Los cuartos de final del Reducido de la Primera C se disputarán con un solo partido de 90 minutos, con ventaja deportiva, y cuyo ganador quedará entre los cuatro candidatos que aspirarán al ascenso a la Primera B Metropolitana. Uno de los cruces tendrá la particularidad de enfrentar a dos clubes con nombres de políticos argentinos que a continuación les contaremos un poco su historia.
Justo José de Urquiza es un club con sede en Caseros y estadio en Loma Hermosa. Leandro Nicéforo Alem se fundó en 1925, en General Rodríguez, y con trabajadores de la fábrica láctea de La Serenísima.
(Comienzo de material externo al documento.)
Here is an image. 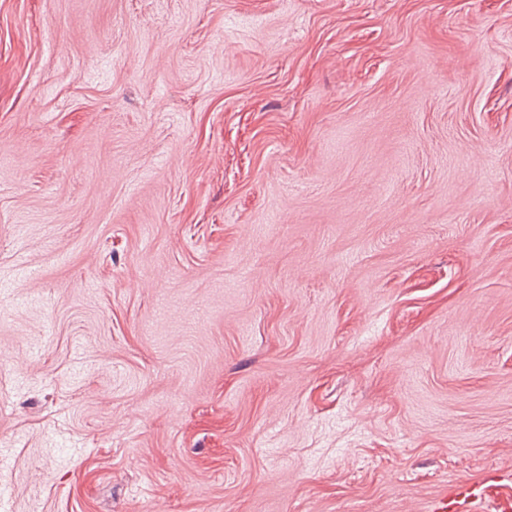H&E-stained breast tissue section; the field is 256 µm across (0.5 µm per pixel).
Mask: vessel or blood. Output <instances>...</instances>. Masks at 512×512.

Sendas escuadras se medirán en Los Polvorines con el sueño de acceder a la siguiente etapa del octogonal pero sin olvidarse que sus nombres se deben a viejos íconos del país.
Así como se fundaron los San Martín, los Belgrano, los Samiento, muchos otros elencos también apostaron a nombres para bautizar a las entidades. Douglas Haig por ejemplo fue un mariscal inglés de la Primera Guerra Mundial. Godoy Cruz por ejemplo también lleva la marca de Antonio Tomba en homanaje a una bodega de Mendoza que también practicaba fútbol.
No obstante los clubes con nombres políticos tienen una historia y ella es la misma para todos. Justo José de Urquiza fue presidente de la Confederación Argentina entre 1854 y 1860. Enemigo acérrimo de Juan Manuel de Rosas que quería centralizar el control del país desde Buenos Aires, fue justamente uno de los estrategas de la Batalla de Caseros. Se trató de un militar que buscó un gobierno federal y no unitario para el país hasta que firmó el pacto de San José de Flores sin poder llegar al corazón de los porteños que, a pesar de las continuas derrotas, seguían resistiendo.
Urquiza murió en Entre Ríos un 11 de abril de 1870. Leandro Nicéforo Alem, ese mismo día, cumplía recién 28 años y un mes exactamente. Había nacido en Buenos Aires y desde muy joven se abocó a la política. En 1890, después de ir saltando por diversos partidos políticos, decidió ser el fundador de uno que ha perdurado a lo largo de los siglos: La Unión Cívica Radical. En una revolución fallida tuvo una fuerte discusión con su sobrino, Hipólito Yrigoyen, quien años más tarde sería presidente de la República Argentina. Su vida acabó trágicamente el 1 de julio de 1896, paradójicamente 78 años antes de la muerte del padre del peronismo, cuando el propio masón decidió suicidarse dejando una carta que de puño y letra afirmaba: «He terminado mi carrera, he concluido mi misión. Para vivir estéril, inútil y deprimido, es preferible morir. ¡Sí, que se rompa, pero que no se doble!»
El fútbol es un camino de enseñanza, una vía para que todos aprendan a partir del deporte más hermoso que hay sobre el planeta. Y aquí, a pesar que en 90 minutos definan quien sigue rumbo a la pelea por el segundo ascenso a la B Metropolitana. Dentro de la cancha se medirán Jota Jota y el Lechero que para la historia, no dejan de ser, nada más y nada menos, Justo José de Urquiza y Leandro Nicéforo Alem.